Eigener Tarifvertrag
Kommunale Klinik-Ärzte setzen sich durch

Für die 70 000 Ärzte an den kommunalen Kliniken hat sich der achtwöchige Streik gelohnt: Die Arbeitgeber gestanden ihnen letztendlich ungefähr dieselben Gehaltsverbesserungen zu wie ihren Kollegen an den Uni- und Landeskliniken. Die Arbeitgeber verbreiten indes den „Gruß des Kaufmanns“ - die Klage.

HB DÜSSELDORF. Der Verband kommunaler Arbeitgeber (VKA) und die Ärztegewerkschaft Marburger Bund erzielten am Donnerstag nach einer 30 Stunden währenden Marathonsitzung eine Einigung. Das teilten die Verhandlungsführer beider Seiten mit.

Nach Angaben des Marburger Bundes liegt die Gehaltstabelle auf dem Niveau des Abschlusses für Ärzte an Universitätskliniken. Im Vergleich zu den Vereinbarungen der Arbeitgeber mit der Dienstleistungsgewerkschaft Verdi seien deutliche Lohnsteigerungen vereinbart worden. Ein Facharzt verdiene im Schnitt rund vier Prozent mehr als bei der Verdi-Einigung, ein Assistenzarzt erhalte durchschnittlich über drei Prozent mehr.
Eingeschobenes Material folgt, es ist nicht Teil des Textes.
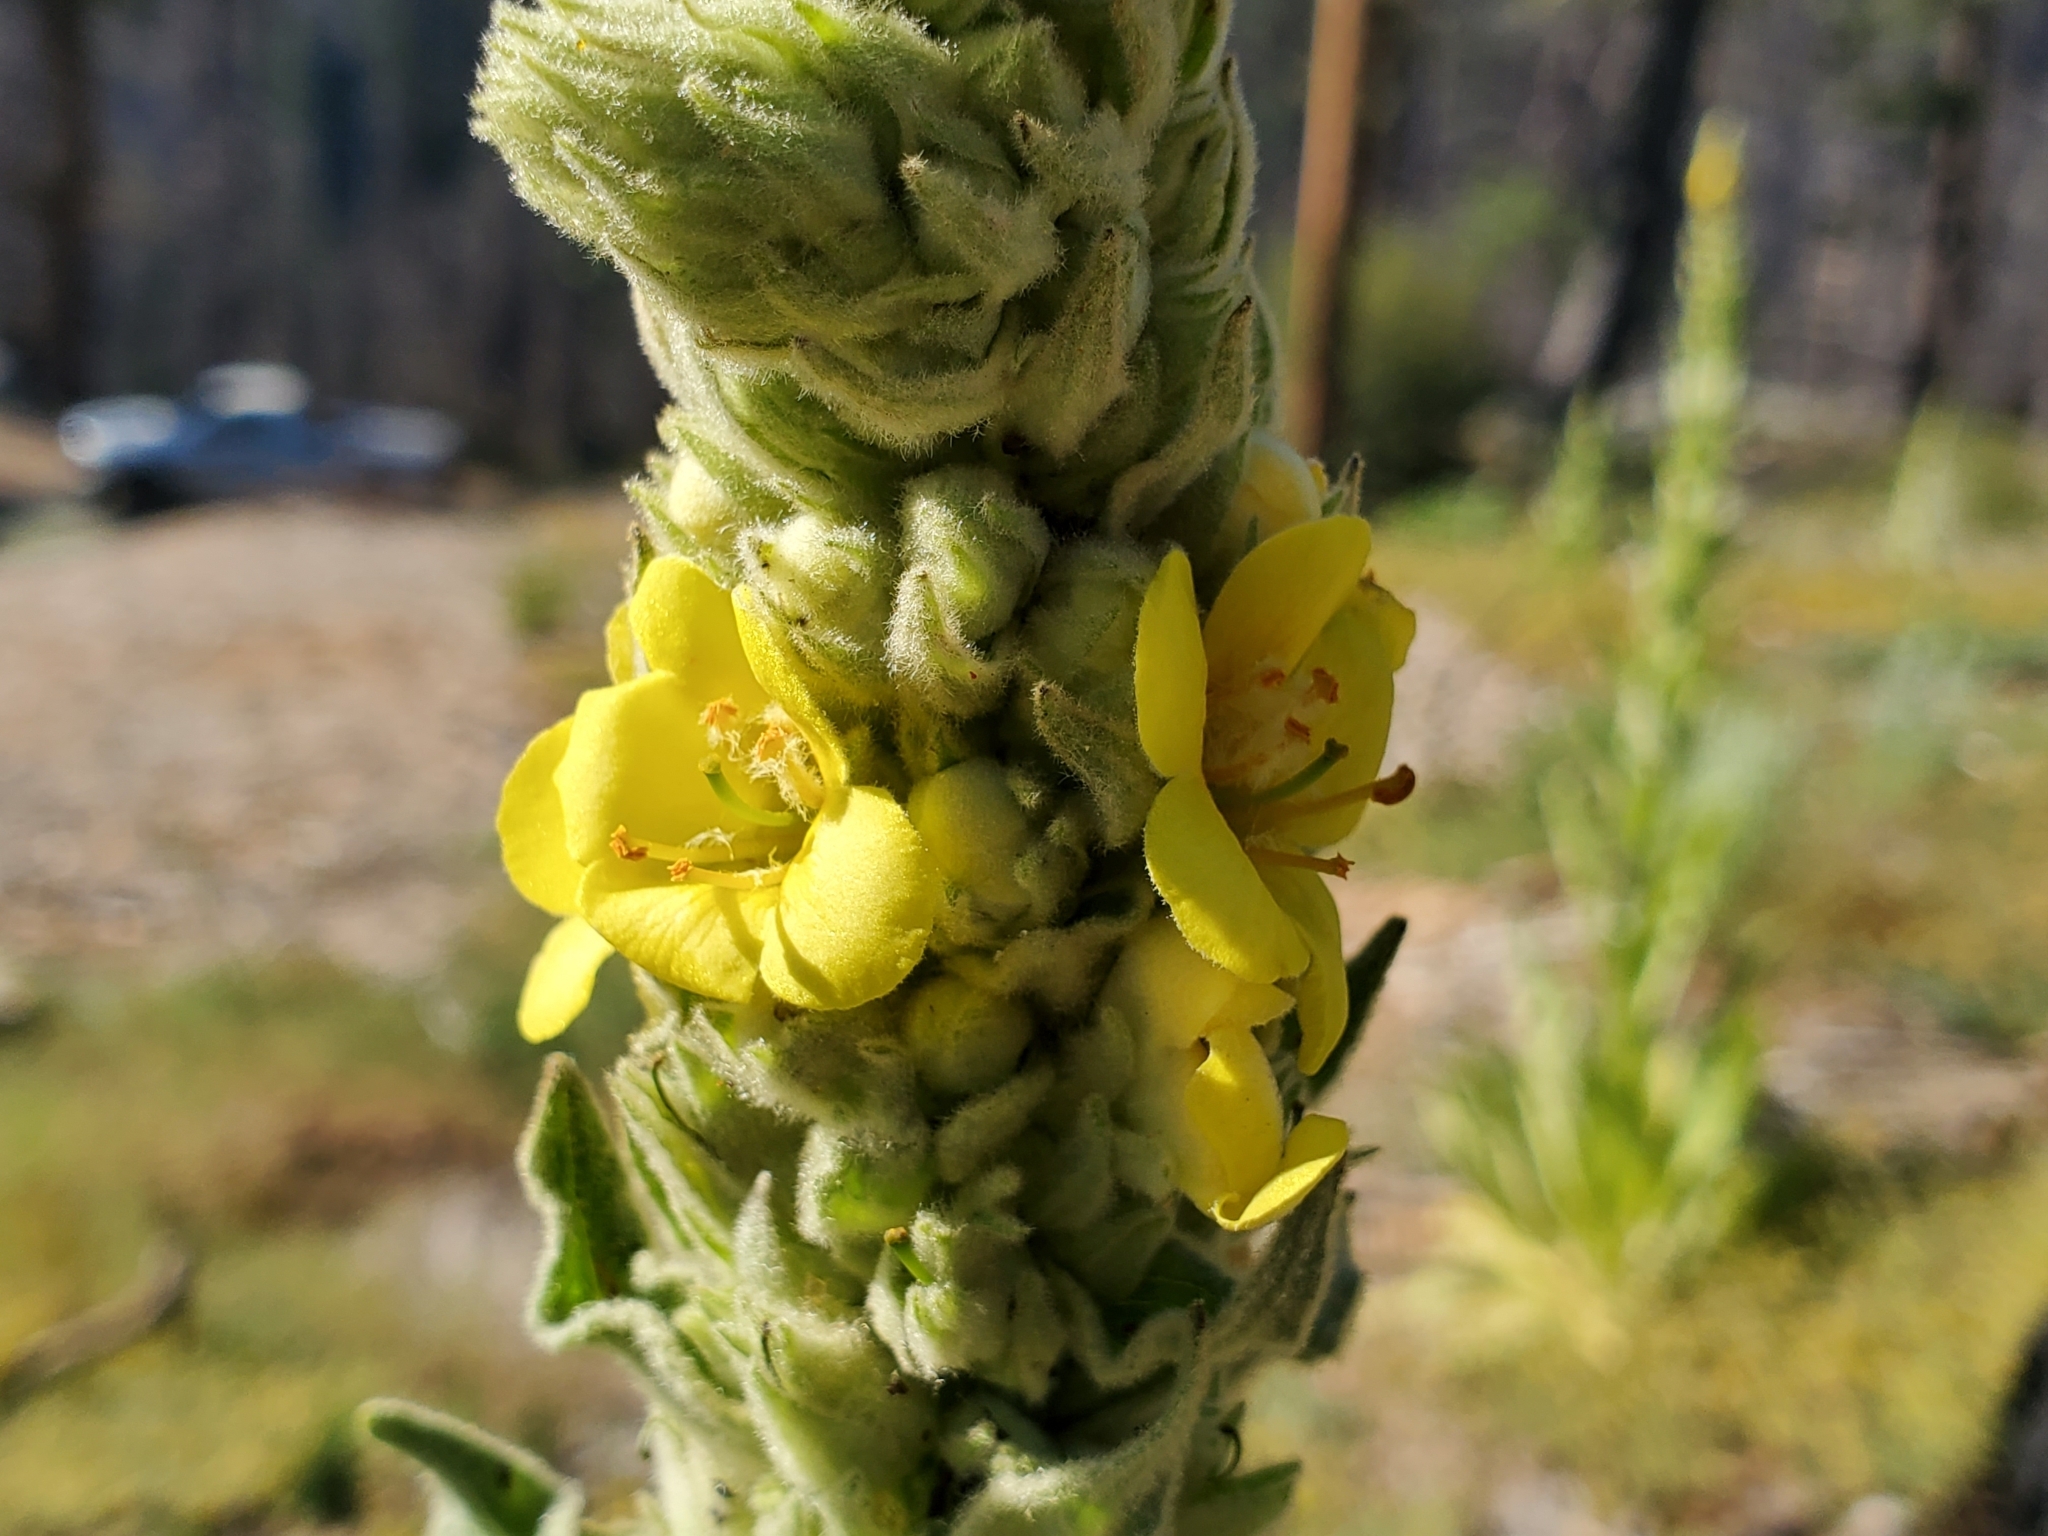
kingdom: Plantae
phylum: Tracheophyta
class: Magnoliopsida
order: Lamiales
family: Scrophulariaceae
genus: Verbascum
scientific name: Verbascum thapsus
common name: Common mullein
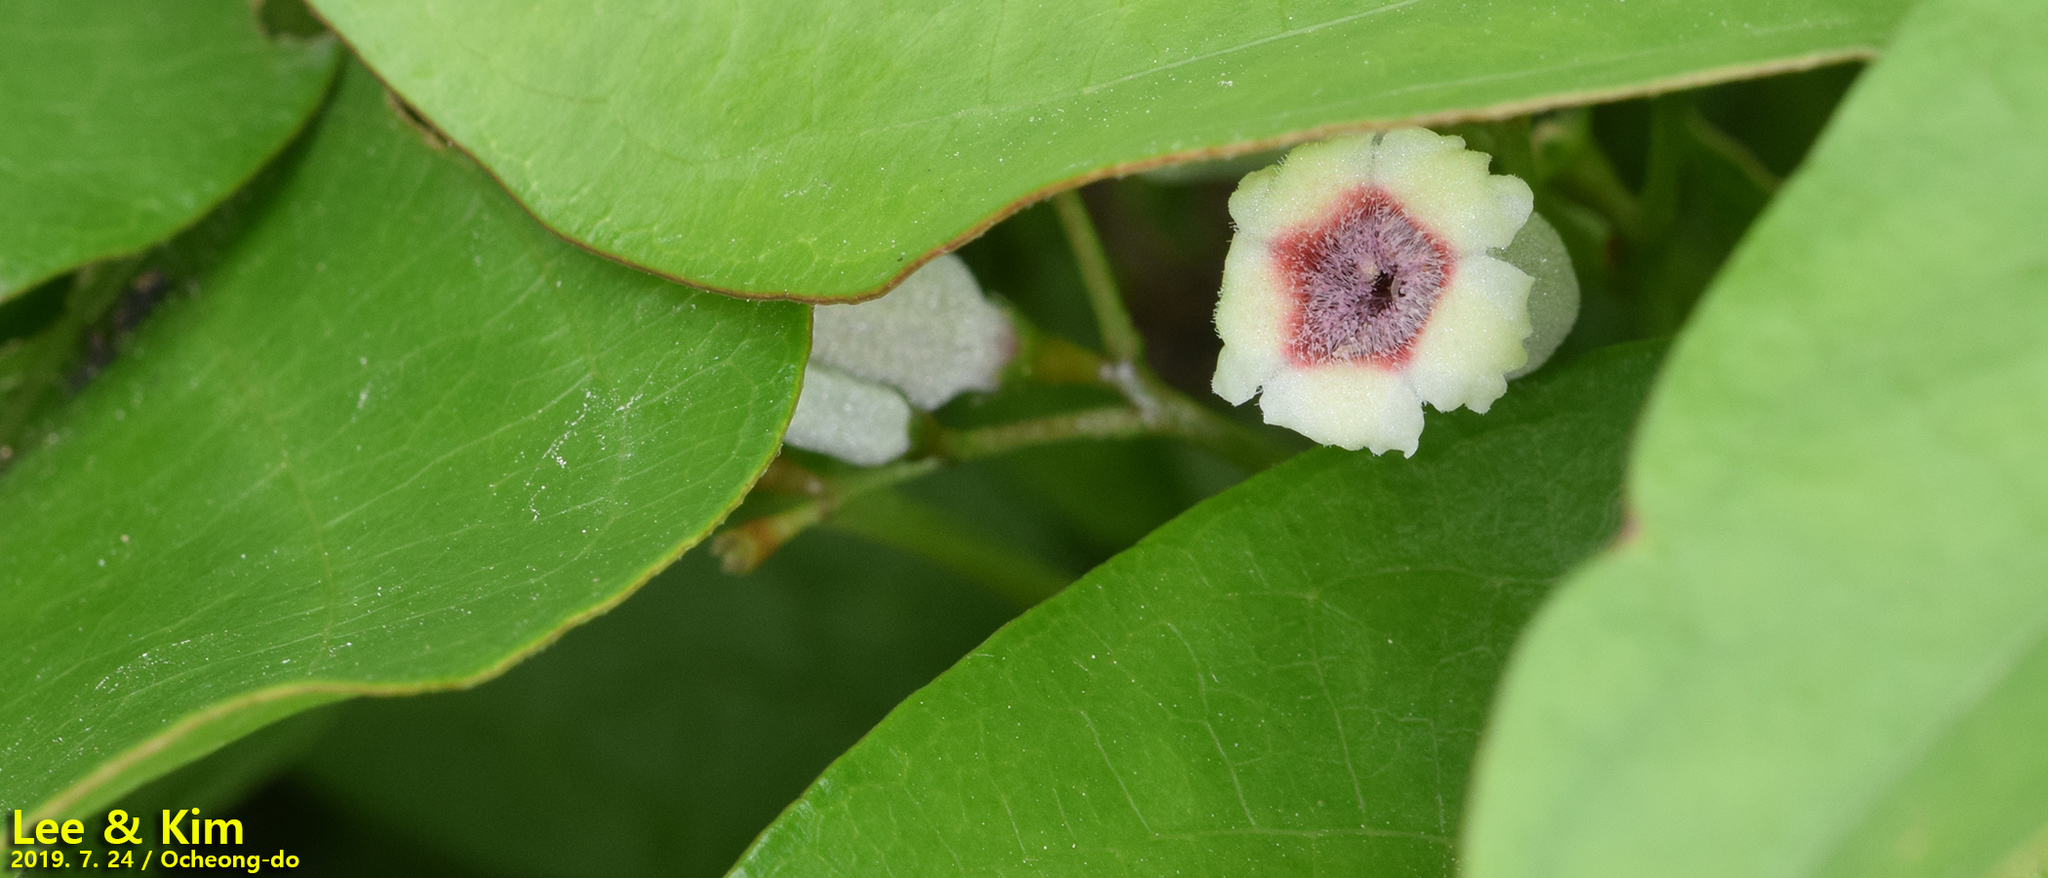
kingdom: Plantae
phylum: Tracheophyta
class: Magnoliopsida
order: Gentianales
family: Rubiaceae
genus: Paederia
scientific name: Paederia foetida
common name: Stinkvine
Verdi zählt nur einen Bruchteil der Klinikärzte zu seinen Mitgliedern.

Nach Angaben der VKA reicht die Gehaltsspanne für die Mediziner künftig von 3 420 Euro im Monat für einen Arzt in der niedrigsten Einkommensstufe bis zu 6 500 Euro für einen leitenden Oberarzt. Die Ärzte in den neuen Bundesländern erhalten zunächst 95,5 Prozent dieses Tabellenentgelts, vom 1. Juli 2007 an 97 Prozent. Der Verhandlungsführer des Marburger Bundes, Lutz Hammerschlag, ergänzte, man habe eine bessere Bezahlung der Bereitschaftsdienste durchsetzen können. Auch dürften die Ärzte künftig nur noch maximal 18 Stunden am Stück arbeiten.

Der Verhandlungsführer der Arbeitgeber, Otto Foit, kommentierte das Ergebnis negativ: „Es ist heute kein wirklich guter Tag für die Kliniken. Wir müssen der Tatsache ins Auge sehen, dass der uns aufgezwungene Kompromiss für manche Klinik die Existenzfrage verschärfen wird.“ Die Mehrkosten von 500 Millionen Euro im Jahr müssten unweigerlich durch Rationalisierungen wieder eingespart werden. „Dies bedeutet einen spürbaren Abbau der medizinischen und pflegerischen Qualität“, so Foit. Er appellierte an die Bundesregierung, deshalb die im Rahmen der Gesundheitsreform vorgesehenen zusätzlichen Belastungen von rund 750 Millionen Euro für die Kliniken zu streichen.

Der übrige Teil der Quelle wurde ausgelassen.